Segment Start: Given data
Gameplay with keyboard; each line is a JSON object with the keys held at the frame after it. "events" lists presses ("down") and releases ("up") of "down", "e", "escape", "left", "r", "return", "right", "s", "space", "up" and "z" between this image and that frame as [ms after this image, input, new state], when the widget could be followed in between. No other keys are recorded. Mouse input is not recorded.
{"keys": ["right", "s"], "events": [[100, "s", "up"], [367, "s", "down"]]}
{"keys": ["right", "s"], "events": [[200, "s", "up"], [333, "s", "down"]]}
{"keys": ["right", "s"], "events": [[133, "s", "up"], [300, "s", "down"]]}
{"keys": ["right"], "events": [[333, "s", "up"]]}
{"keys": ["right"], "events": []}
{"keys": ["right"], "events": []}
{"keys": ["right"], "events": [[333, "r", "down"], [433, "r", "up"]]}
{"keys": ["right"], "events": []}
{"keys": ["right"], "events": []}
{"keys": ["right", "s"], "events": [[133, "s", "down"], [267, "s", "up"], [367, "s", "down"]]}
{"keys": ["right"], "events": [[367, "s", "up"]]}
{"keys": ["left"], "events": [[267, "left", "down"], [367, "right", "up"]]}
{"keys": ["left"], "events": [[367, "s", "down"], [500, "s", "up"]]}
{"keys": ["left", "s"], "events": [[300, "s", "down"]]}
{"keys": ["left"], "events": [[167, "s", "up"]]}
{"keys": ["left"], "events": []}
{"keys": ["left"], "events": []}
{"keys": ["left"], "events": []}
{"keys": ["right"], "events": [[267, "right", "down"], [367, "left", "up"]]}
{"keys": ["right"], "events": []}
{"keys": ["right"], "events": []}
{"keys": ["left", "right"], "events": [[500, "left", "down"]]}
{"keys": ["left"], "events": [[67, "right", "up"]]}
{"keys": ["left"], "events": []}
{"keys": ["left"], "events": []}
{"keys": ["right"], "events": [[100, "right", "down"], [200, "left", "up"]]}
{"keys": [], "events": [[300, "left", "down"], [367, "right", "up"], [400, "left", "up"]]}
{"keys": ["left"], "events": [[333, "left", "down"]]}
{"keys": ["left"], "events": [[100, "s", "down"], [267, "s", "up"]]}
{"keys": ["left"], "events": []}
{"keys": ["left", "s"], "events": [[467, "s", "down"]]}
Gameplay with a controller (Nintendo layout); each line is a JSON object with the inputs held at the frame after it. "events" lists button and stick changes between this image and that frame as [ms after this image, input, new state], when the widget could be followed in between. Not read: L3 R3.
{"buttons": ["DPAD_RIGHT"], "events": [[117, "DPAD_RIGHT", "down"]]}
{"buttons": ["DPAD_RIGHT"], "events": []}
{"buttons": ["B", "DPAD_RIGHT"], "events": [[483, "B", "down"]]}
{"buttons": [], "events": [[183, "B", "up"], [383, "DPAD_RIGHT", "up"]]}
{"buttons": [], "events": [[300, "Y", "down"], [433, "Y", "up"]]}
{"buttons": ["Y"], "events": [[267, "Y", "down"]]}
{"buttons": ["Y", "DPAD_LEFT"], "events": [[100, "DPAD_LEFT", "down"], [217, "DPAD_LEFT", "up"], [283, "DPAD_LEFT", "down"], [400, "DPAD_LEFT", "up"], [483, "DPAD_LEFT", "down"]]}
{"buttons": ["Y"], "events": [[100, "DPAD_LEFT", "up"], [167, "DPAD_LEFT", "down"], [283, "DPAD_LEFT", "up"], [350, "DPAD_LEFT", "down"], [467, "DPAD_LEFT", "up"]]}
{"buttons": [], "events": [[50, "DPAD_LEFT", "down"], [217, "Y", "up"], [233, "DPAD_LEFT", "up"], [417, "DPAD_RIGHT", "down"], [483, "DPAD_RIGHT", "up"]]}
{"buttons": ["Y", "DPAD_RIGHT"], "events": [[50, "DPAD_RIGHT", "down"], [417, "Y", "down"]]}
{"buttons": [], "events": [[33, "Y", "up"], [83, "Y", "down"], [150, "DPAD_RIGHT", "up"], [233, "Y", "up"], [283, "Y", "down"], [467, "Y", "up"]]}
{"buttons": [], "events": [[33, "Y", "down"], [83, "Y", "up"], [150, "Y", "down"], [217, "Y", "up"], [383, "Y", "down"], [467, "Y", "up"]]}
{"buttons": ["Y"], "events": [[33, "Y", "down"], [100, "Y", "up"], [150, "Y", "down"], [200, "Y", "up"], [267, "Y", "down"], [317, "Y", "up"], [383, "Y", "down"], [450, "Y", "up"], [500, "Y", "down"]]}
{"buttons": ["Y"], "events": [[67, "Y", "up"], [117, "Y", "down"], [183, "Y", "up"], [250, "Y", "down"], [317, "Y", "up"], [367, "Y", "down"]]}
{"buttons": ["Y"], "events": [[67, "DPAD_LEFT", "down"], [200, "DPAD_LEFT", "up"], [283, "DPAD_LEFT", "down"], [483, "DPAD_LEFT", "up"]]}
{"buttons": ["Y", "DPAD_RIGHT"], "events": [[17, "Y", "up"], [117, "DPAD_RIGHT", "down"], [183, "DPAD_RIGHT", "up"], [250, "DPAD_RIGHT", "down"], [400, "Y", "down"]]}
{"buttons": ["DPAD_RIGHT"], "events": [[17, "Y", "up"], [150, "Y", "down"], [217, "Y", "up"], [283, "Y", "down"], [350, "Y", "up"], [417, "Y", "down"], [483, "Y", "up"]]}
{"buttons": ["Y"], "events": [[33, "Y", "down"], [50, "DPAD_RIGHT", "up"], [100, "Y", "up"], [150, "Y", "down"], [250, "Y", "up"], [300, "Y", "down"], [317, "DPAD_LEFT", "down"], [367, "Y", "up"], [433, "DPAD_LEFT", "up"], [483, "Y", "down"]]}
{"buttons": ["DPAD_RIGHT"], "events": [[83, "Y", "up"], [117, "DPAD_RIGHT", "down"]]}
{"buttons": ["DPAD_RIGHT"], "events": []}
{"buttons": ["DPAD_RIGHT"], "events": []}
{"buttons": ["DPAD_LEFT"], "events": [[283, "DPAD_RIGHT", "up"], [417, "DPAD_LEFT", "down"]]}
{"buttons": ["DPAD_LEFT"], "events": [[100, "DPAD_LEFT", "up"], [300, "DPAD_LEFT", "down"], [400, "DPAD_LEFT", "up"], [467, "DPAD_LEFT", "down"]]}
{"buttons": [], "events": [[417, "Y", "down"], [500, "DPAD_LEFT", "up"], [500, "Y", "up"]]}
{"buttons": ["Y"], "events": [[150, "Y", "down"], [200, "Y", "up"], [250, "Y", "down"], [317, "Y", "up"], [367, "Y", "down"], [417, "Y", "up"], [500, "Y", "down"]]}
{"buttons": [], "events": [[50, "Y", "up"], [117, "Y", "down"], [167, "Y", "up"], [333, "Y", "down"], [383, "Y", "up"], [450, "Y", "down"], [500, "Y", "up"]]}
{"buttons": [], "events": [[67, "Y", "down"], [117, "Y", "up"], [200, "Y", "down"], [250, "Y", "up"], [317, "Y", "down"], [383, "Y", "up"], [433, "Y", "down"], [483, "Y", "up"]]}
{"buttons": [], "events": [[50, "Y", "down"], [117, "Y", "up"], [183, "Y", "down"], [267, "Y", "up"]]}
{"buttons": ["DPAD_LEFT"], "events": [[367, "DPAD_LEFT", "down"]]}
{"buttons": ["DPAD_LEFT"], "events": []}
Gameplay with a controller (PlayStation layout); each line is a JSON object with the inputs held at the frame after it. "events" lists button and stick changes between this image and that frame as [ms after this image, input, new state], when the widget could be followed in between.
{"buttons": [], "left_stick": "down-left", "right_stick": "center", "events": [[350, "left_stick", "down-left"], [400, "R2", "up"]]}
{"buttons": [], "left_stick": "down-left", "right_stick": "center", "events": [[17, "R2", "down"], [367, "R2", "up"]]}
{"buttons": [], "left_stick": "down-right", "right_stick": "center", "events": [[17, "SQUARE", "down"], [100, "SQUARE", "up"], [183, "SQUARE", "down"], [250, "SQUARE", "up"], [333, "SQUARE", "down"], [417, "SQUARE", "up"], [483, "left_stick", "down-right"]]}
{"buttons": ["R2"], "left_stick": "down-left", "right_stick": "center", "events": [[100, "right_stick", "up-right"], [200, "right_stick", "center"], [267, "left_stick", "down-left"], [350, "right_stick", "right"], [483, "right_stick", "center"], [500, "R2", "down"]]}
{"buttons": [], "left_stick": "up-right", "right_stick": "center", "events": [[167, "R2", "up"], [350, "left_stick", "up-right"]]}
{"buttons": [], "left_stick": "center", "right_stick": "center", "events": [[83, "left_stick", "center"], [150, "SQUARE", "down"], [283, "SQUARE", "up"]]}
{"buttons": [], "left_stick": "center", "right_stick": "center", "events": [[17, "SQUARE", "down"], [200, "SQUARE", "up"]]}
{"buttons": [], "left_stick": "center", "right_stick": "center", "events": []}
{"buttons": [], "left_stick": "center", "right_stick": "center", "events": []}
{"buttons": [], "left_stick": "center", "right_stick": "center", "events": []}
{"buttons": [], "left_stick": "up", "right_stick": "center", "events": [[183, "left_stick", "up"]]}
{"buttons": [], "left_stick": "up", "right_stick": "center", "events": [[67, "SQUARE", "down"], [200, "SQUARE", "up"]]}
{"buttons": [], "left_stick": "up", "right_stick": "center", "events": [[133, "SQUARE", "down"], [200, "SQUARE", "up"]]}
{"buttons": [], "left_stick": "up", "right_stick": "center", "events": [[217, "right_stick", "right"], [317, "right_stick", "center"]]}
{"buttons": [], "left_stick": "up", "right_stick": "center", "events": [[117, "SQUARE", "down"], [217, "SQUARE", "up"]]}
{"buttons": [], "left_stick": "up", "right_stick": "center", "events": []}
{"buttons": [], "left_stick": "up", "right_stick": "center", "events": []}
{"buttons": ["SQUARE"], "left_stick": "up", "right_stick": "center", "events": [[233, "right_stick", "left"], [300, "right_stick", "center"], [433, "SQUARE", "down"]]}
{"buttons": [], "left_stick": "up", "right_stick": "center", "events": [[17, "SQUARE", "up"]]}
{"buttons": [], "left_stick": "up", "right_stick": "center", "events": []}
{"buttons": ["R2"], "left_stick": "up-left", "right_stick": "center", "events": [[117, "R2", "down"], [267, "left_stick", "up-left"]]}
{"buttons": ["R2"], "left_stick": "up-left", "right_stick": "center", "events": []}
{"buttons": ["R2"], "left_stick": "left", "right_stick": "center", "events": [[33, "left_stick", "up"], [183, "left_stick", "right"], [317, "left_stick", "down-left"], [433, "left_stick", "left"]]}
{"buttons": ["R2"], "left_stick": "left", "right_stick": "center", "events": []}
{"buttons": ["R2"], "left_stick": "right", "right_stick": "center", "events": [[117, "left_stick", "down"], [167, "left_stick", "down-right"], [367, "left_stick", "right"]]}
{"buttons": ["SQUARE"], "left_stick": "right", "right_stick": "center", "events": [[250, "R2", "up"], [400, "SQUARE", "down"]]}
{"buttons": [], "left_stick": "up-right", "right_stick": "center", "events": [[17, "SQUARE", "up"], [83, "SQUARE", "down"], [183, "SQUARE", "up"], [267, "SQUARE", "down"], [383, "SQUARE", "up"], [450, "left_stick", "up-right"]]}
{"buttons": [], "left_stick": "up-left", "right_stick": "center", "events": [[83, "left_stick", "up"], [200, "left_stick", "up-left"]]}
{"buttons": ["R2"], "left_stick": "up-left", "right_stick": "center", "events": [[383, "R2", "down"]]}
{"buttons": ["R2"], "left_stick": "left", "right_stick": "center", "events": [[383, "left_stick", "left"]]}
Segment End: Given data
> **Exercise**
All lines of the material that contain the string "after" are to be copied.

> **Response below**
Gameplay with keyboard; each line is a JSON object with the keys held at the frame after it. "events" lists presses ("down") and releases ("up") of "down", "e", "escape", "left", "r", "return", "right", "s", "space", "up" and "z" between this image and that frame as [ms after this image, input, new state], when the widget could be followed in between. No other keys are recorded. Mouse input is not recorded.
Gameplay with a controller (Nintendo layout); each line is a JSON object with the inputs held at the frame after it. "events" lists button and stick changes between this image and that frame as [ms after this image, input, new state], when the widget could be followed in between. Not read: L3 R3.
Gameplay with a controller (PlayStation layout); each line is a JSON object with the inputs held at the frame after it. "events" lists button and stick changes between this image and that frame as [ms after this image, input, new state], when the widget could be followed in between.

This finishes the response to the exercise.